Anna estaba sentada en una esquina ante una mesa cubierta con un mantel de cuadros rojos. En la pared, sobre su cabeza, había una litografía que representaba a un gaucho enlazando a un buey. Anna tenía los ojos tristes, pero no pensé que fuese porque era vegetariana. En cuanto me senté, llegó un camarero y nos sirvió en los platos unas salchichas de vacuno con pimientos rojos. La mayor parte de los restantes camareros eran cejijuntos; en cambio, las cejas del nuestro ya habían copulado. Pedí una botella de vino tinto, el que sabía que le gustaba a Anna, hecho de uvas y alcohol. Cuando se marchó puse la mano sobre la suya.

– ¿Qué te pasa? ¿No te gusta la carne?

– No debería haber venido -dijo en silencio-. Acabo de recibir una mala noticia. Sobre una amiga mía.

– Cuánto lo siento -dije-. ¿Quieres contármelo?

– Era actriz -dijo Anna-. Bueno, eso decía. Francamente, yo tenía mis dudas, pero era buena persona. Llevaba una vida muy dura, creo yo. Mucho más dura de lo que quería reconocer. Y ahora ha muerto. No tendría más de treinta y seis años. -Anna sonrió compungida-. Supongo que su vida ya no empeorará, ¿verdad?

– Isabel Pekerman -dije.

– Sí -dijo Anna sorprendida-. ¿Cómo lo sabías?

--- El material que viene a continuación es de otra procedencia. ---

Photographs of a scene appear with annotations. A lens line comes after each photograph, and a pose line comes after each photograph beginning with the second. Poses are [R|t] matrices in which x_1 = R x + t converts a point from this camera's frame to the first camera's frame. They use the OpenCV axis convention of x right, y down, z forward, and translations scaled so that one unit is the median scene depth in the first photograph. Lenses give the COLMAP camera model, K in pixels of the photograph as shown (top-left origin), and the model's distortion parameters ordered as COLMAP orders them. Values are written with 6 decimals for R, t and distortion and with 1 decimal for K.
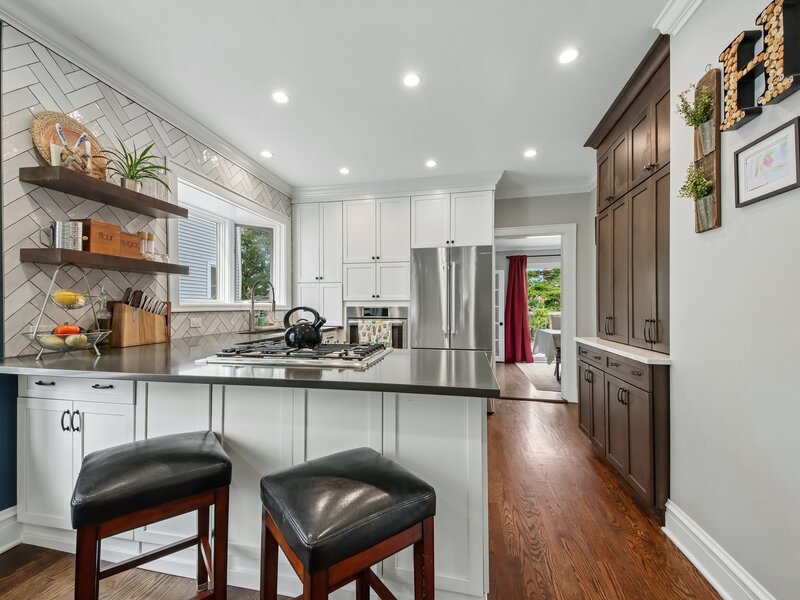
lens RADIAL K [[330.9, 0, 397.3], [0, 330.9, 305.7], [0, 0, 1]] dist [0.060780, -0.029245]
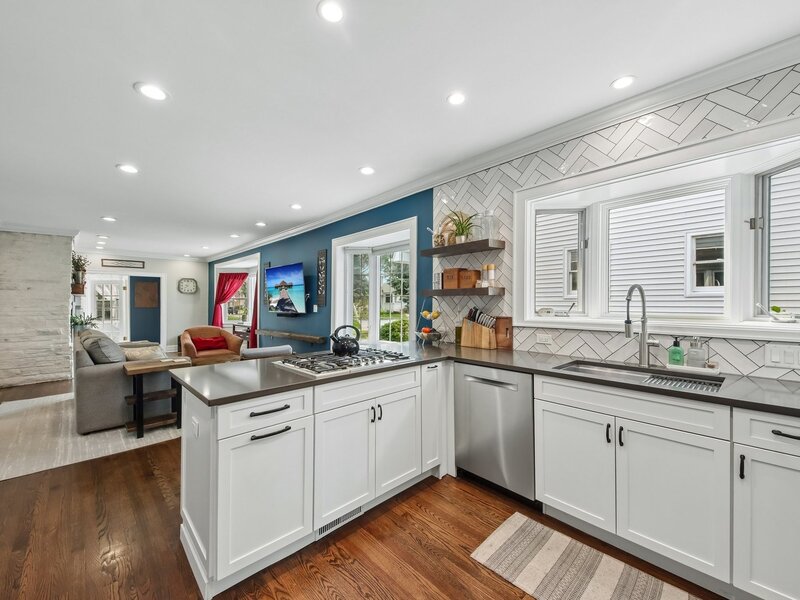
lens RADIAL K [[330.9, 0, 397.3], [0, 330.9, 305.7], [0, 0, 1]] dist [0.060780, -0.029245]
pose [[-0.579102, 0.006101, -0.815233, 0.297354], [0.000201, 0.999973, 0.007341, -0.036431], [0.815255, 0.004088, -0.579087, 0.835473]]
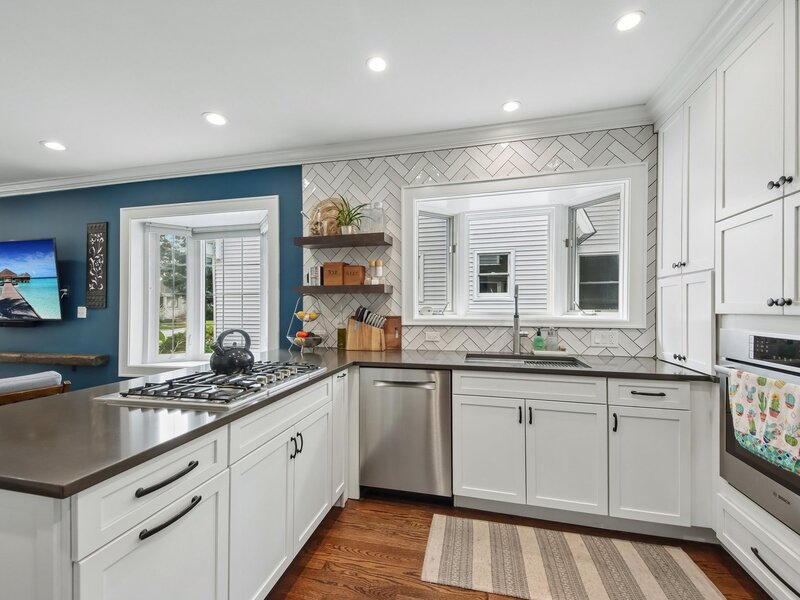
lens RADIAL K [[345.1, 0, 398.5], [0, 345.1, 310.8], [0, 0, 1]] dist [0.068453, -0.033367]
pose [[-0.034752, 0.007128, -0.999371, 0.294723], [0.002170, 0.999973, 0.007056, -0.023003], [0.999394, -0.001924, -0.034766, 0.643756]]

– Eso no importa. Cuéntame lo que pasó.

– Después de que me llamases esta mañana, recibí una llamada de Hannah, una amiga común. Hannah vive en el apartamento que está justo encima del de Isabel. Es en el Once, el barrio que oficialmente se llama Balvanera. Históricamente es allí donde vivían los judíos de la ciudad, y algunos todavía siguen allí. Bueno, el caso es que Isabel apareció muerta esta mañana. Hannah la encontró. Estaba en el baño con las muñecas rajadas, como si se hubiese suicidado.

– ¿Como si?

– Isabel era una superviviente. No es de esas personas que se suicidan. En absoluto, y menos después de lo que ha tenido que soportar. Y desde luego no se quitaría la vida mientras hubiera esperanzas de encontrar a sus hermanas con vida. Mira…

– Lo sé. Ella me contó lo de sus hermanas. De hecho me lo contó anoche. Y no me pareció que estuviese a punto de suicidarse, desde luego.

– ¿Estuviste con ella?

– Me llamó al hotel y quedamos en un lugar llamado el Club Seguro. Me lo contó todo. Creo que tus dudas sobre su profesión son bastante acertadas, pero era buena persona. Me cayó bien. Me cayó tan bien que podría haberme acostado con ella. Y ojalá lo hubiera hecho. A lo mejor seguiría viva.

– ¿Por qué no? ¿Por qué no te acostaste con ella?

– Por muchos motivos. Ayer tuve un día tremendo.